Se il trattamento con tocilizumab dovesse estendersi, ci sarebbe sufficiente disponibilità?
È un farmaco molto costoso e che può essere somministrato solo in ospedale ma non esistono problemi legati al suo reperimento. Stava per essere introdotto sul mercato per il trattamento con le cellule CAR-T.

Che tempi dobbiamo immaginare per uscire da questa fase acuta della malattia?
Se guardiamo all’evoluzione che c’è stata in Cina, la fase più intensa è durata due mesi. Quindi, possiamo presumere che entro fine aprile il contagio sarà nella sua fase calante.

Lo sarà a prescindere dalle misure che metteremo in campo per contenere il contagio?
Sì, ma con un discrimine importante: il numero di morti. Se riusciamo a contenere la diffusione del virus, a diluirlo nel tempo, allora saremo in grado di superare la fase acuta limitando le vittime.
All’inizio della diffusione del Coronavirus in Italia, si è molto dibattuto sul fatto che questa fosse, o meno, una “normale influenza”. Oggi che idea possiamo farci?
A me piace ragionare sui numeri. Se sarà stata, o meno, una normale influenza stagionale questo potremmo dirlo solo alla fine dell’anno. Se avremo avuto meno di 6mila morti, allora potremmo dire che avuto lo stesso impatto di un’influenza stagionale. Altrimenti no.

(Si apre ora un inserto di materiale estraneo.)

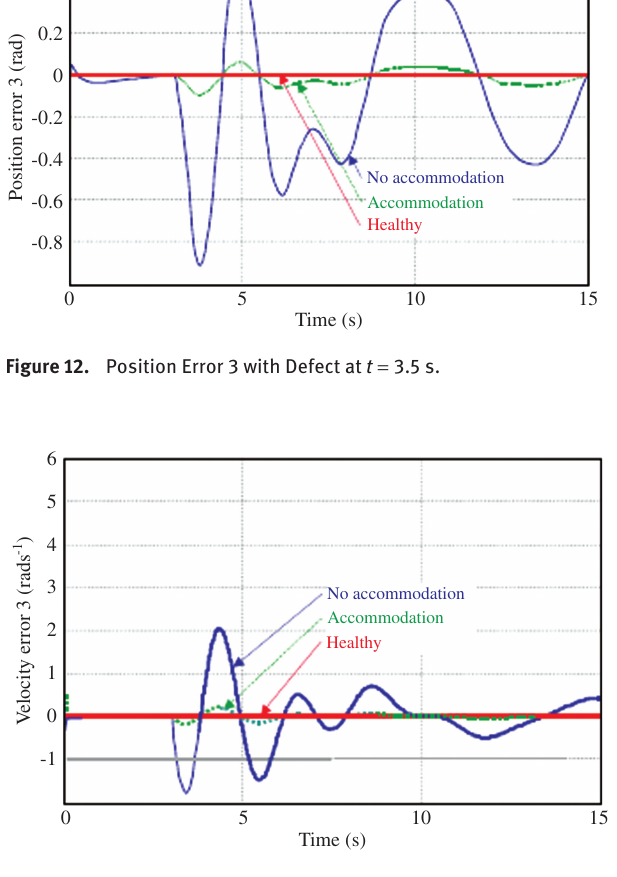
Figure 13. Velocity Error 3 with Defect at t = 3.5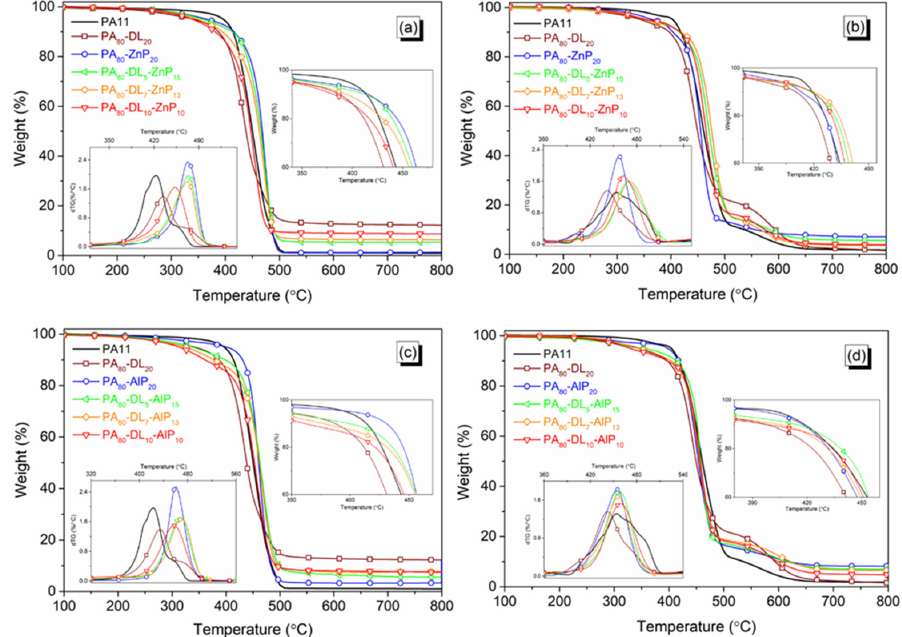
Figure 4. Thermogravimetric (TG) curves of polyamide 11 (PA11) blends of kraft lignin (DL) in combination with zinc phosphinate (ZnP) and aluminum phosphinate (AlP) in N 2 (( a ) and ( c )) and air atmosphere (( b ) and ( d )).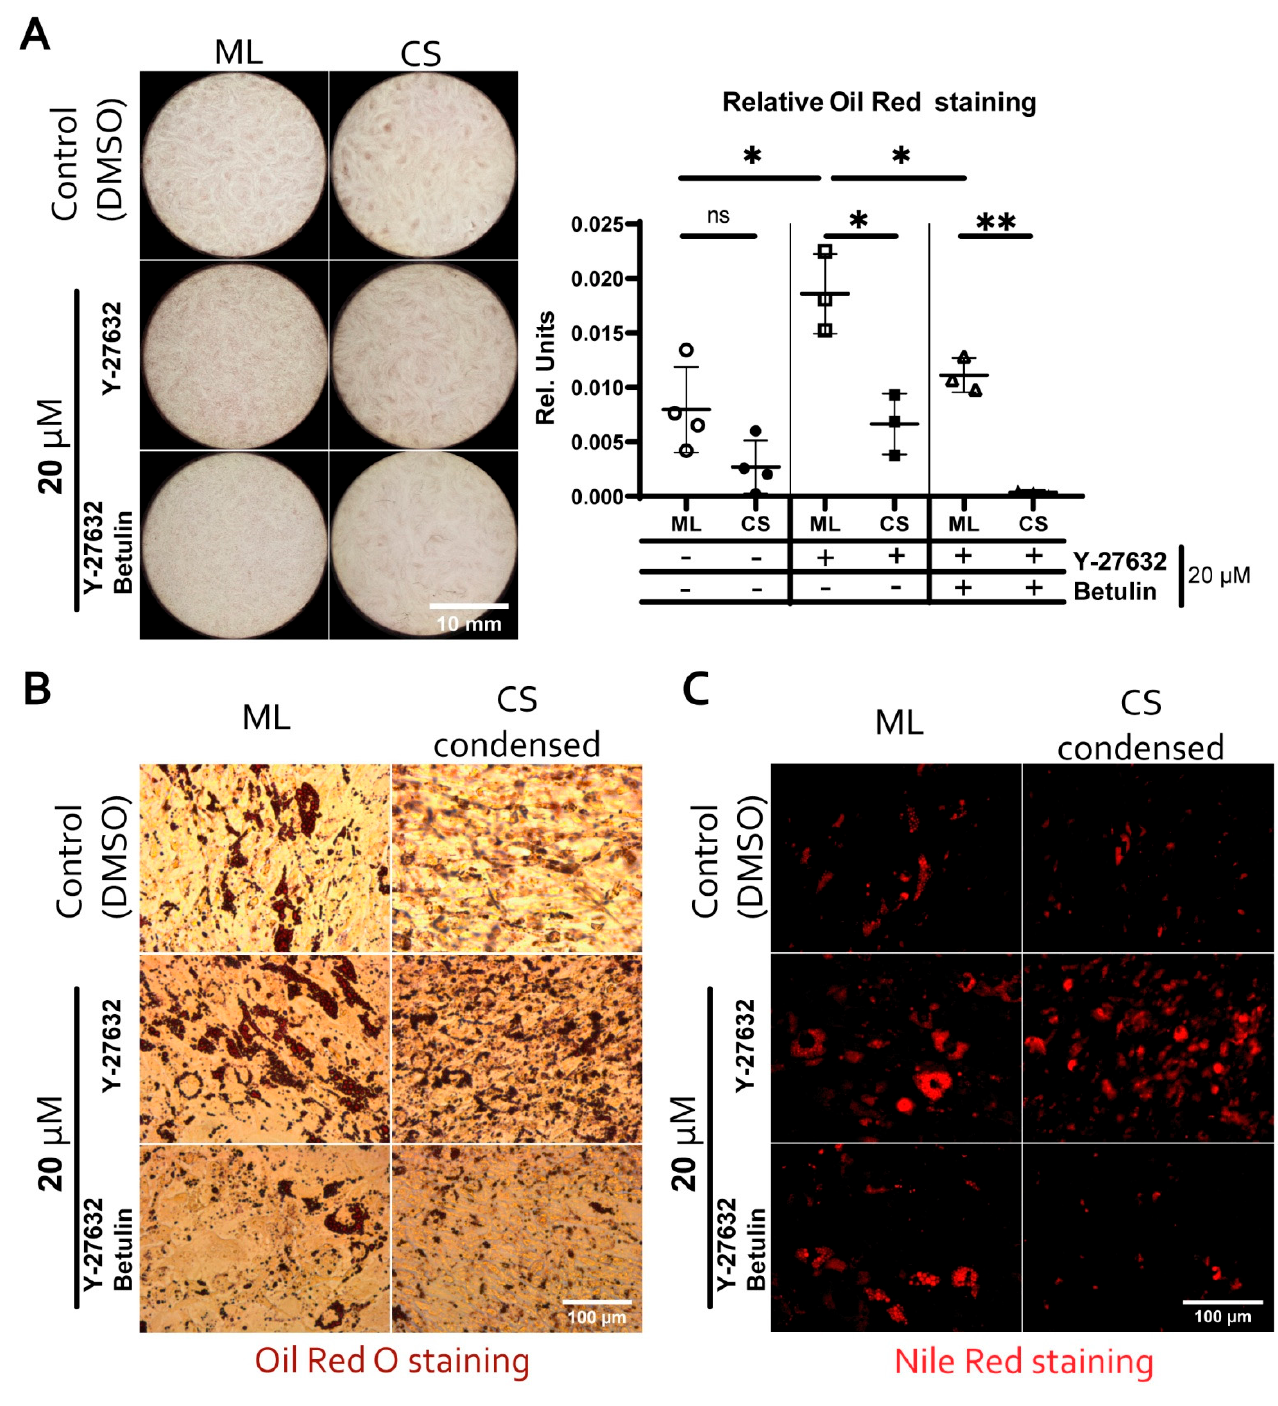
Figure 10. Lipid droplet accumulation during adipogenic differentiation is enhanced by the suppression of ROCK-1/2 pathway activity in the MSC monolayer culture but not in the total cell sheet (CS). Additional inhibition of SREBP abolishes this effect and suppresses lipid deposition in both the monolayer and whole CS. Lipid deposition in condensed areas, as well as in the monolayer, is enhanced by the suppression of ROCK-1/2 activity (Y-27632), while the inhibition of SREBP (betulin) abolishes this effect, reducing the lipid accumulation to a minimum. ( A ) MSC monolayer and CS overview at Day 18 of adipogenic differentiation with or without the addition of Y-27635 and betulin; Oil red O staining. Comparative analysis (right) of normalized Oil red O retention in lysates of cell cultures after differentiation. Oil Red O was eluted for the subsequent absorbance measurement; data was normalized to the DNA amount measured in the respective lysates of the cell cultures. ( B ) Higher magnification images of lipid droplets stained by Oil Red O in the monolayer and CS-condensed areas from the experiment in panel A ( A , C ). Light microscopy (brightfield), magnification 50×. ( C ). Lipid droplets stained by Nile Red in the monolayer and condensed areas under the experimental conditions similar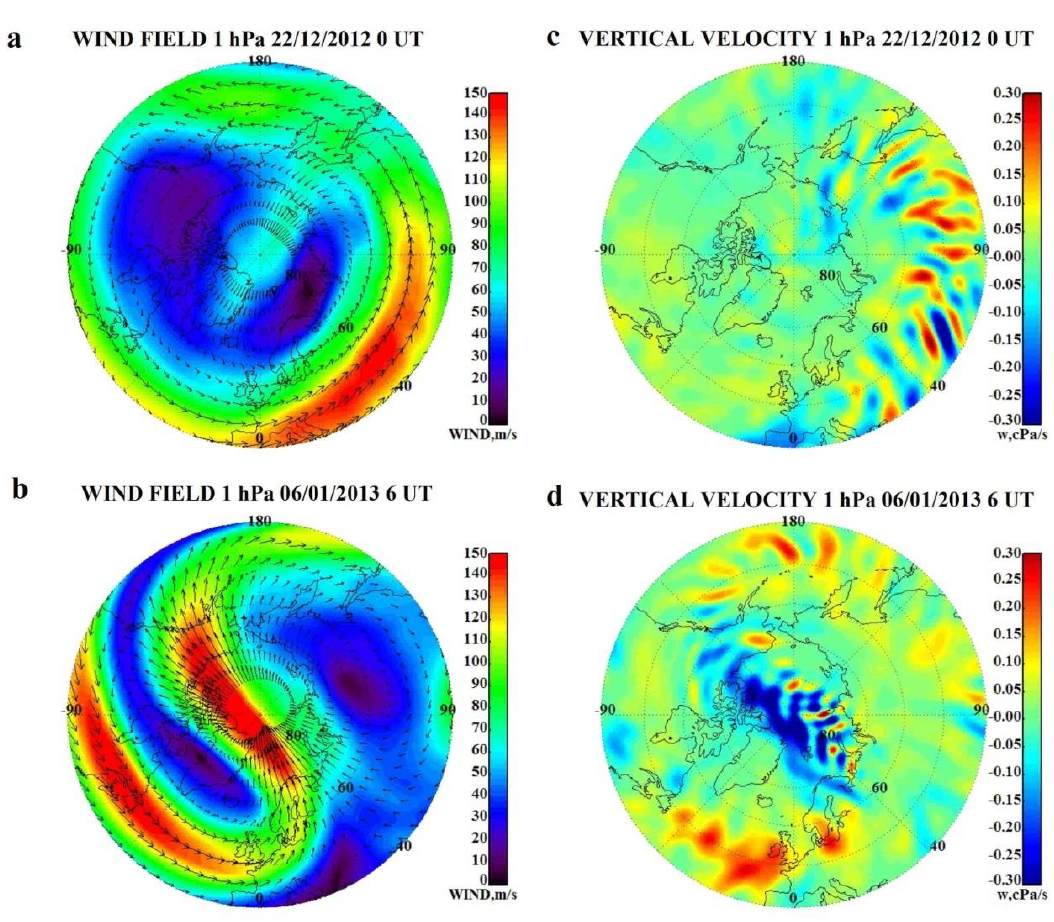
Figure 3. Horizontal wind field ( a , b ) and the atmospheric gas vertical velocity (c, d) at 1 hPa on 2012 December 22 ( a , c ) and on 2013 January 6 ( b , d ). Arrows on panels ( a , b ) show the direction of the air mass travel.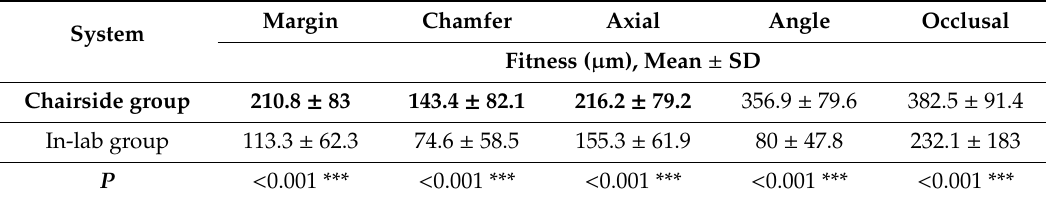
Figure 6. Comparison of the marginal and internal fit mean values by digital workflows. ***, Significant ( p < 0.001).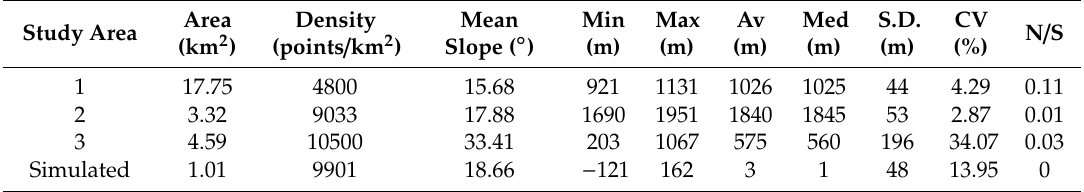
Figure 4. Directional semivariograms of elevations; isotropic semivariograms of ( a ) study area 1, ( b ) study area 2, ( c ) study area 3, and ( d ) simulated data; anisotropic semivariogram (0°) of (a1) study area 1, ( b1 ) study area 2, ( c1 ) study area 3, and ( d1 ) simulated data; anisotropic semivariogram (45°) of ( a2 ) study area 1, ( b2 ) study area 2, ( c2 ) study area 3, and ( d2 ) simulated data; anisotropic semivariogram (90°) of ( a3 ) study area 1, ( b3 ) study area 2, ( c3 ) study area 3, and ( d3 ) simulated data; anisotropic semivariogram (135°) of ( a4 ) study area 1, ( b4 ) study area 2, ( c4 ) study area 3, and ( d4 ) simulated data. Table 1. Slope and general statistics of sampling point elevations in study areas 1–3 and simulated data.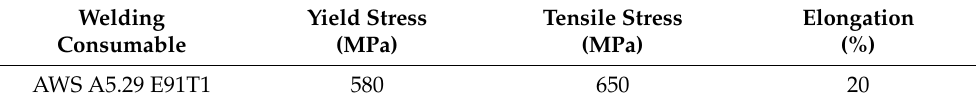
Table 5. Welding conditions used. Process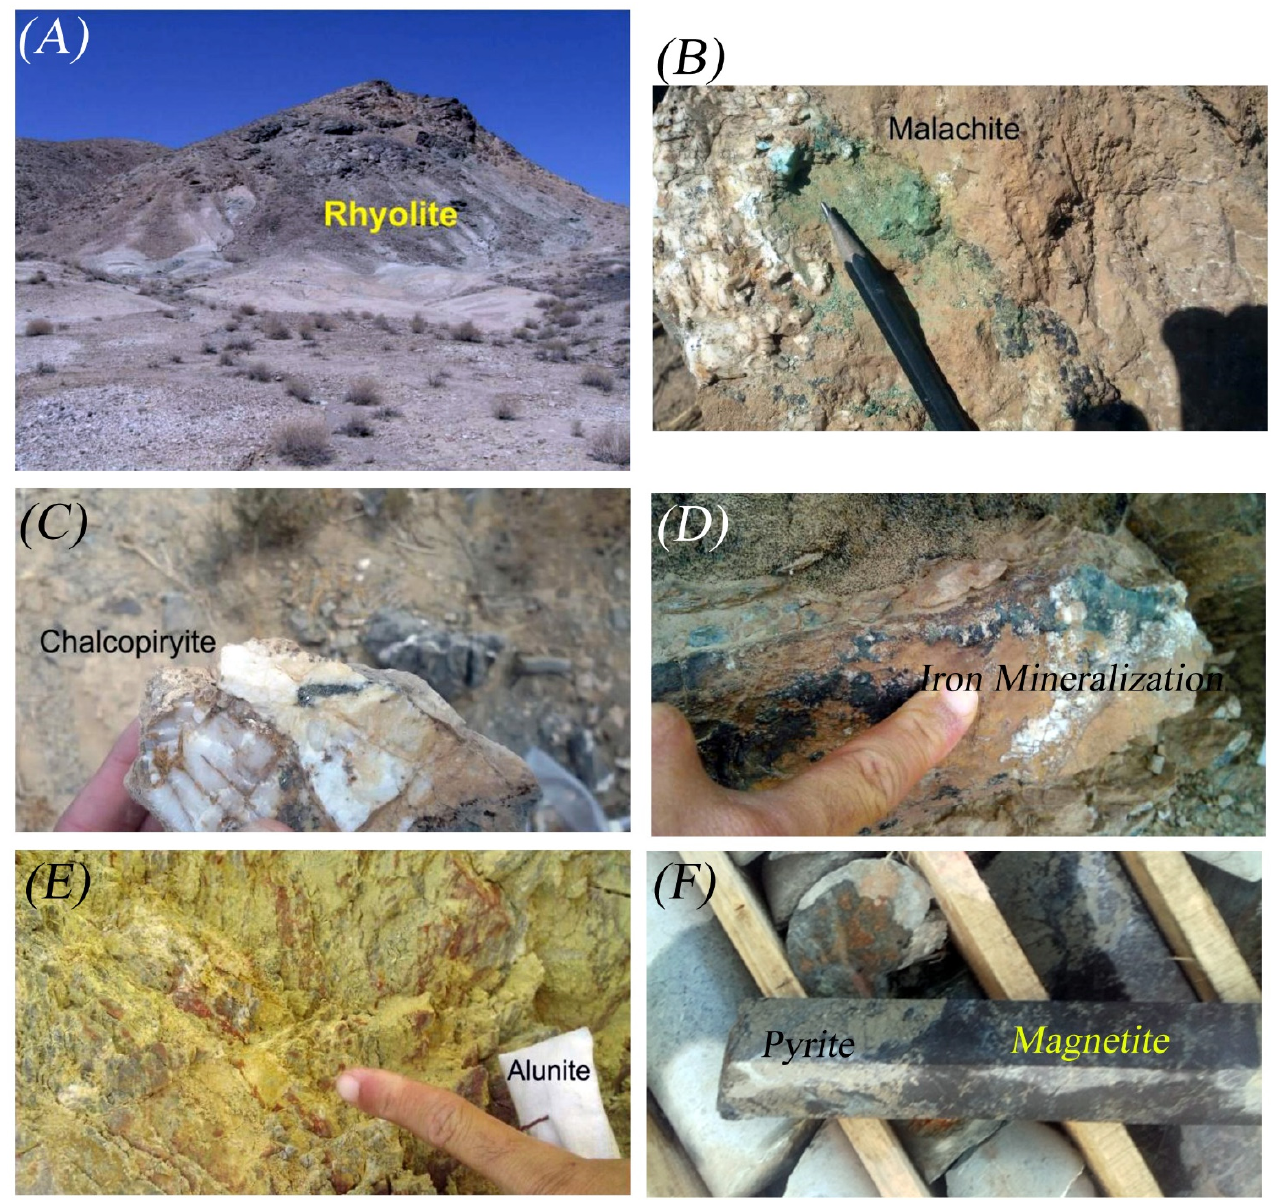
Figure 12. Field photographs of alteration and mineralization in the study area. ( A ) Rhyolitic tuffs comprise the alterations zones associated with iron oxides and feldspars; ( B ) Malachite surface expression in the oxidation zone; ( C ) Chalcopyrite surface expression in the oxidation zone; ( D ) Iron mineralization interlayer within rhyolites and acidic tuffs; ( E ) Alunite in iron oxides; ( F ) Pyrite and magnetite mineralization in the cores.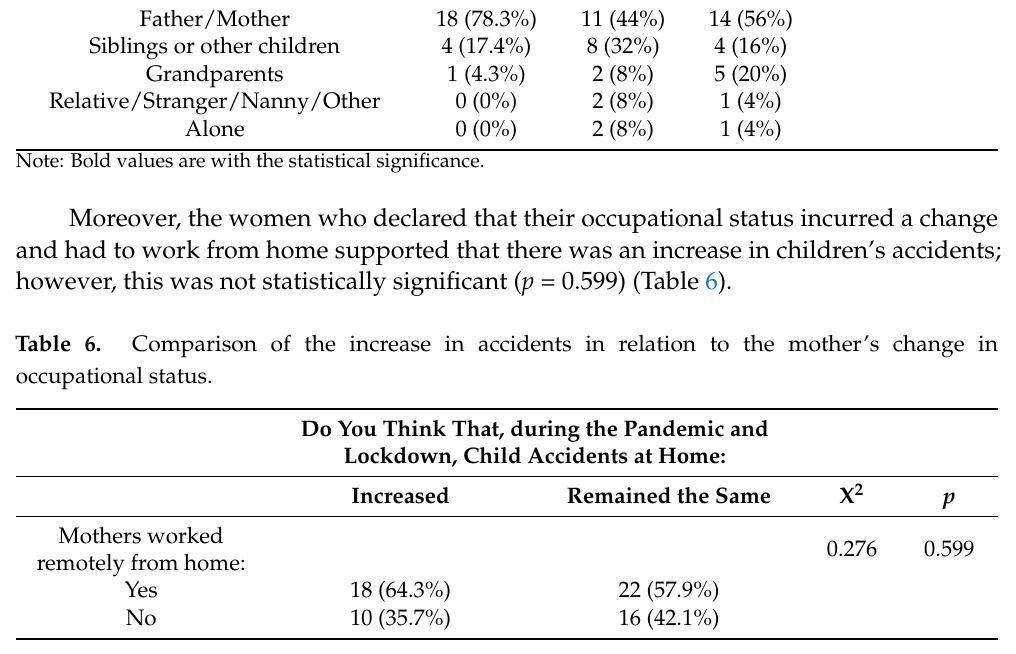
When the accidents occurred, the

Secondo lei le misure messe in campo dal Governo e dalla Regione sono adeguate all’emergenza sanitaria?
Sono state tardive per una popolazione indisciplinata e immatura come quella italiana. Sarebbe bastato limitare al minimo i contatti all’esterno, evitare gli spostamenti dalla zona rossa. Ma davanti alle fughe, alle persone che scappano dalla quarantena per andare a sciare il governo non aveva alternative. Forse avrebbe dovuto rispondere da subito con forza all’irresponsabilità di questo Paese.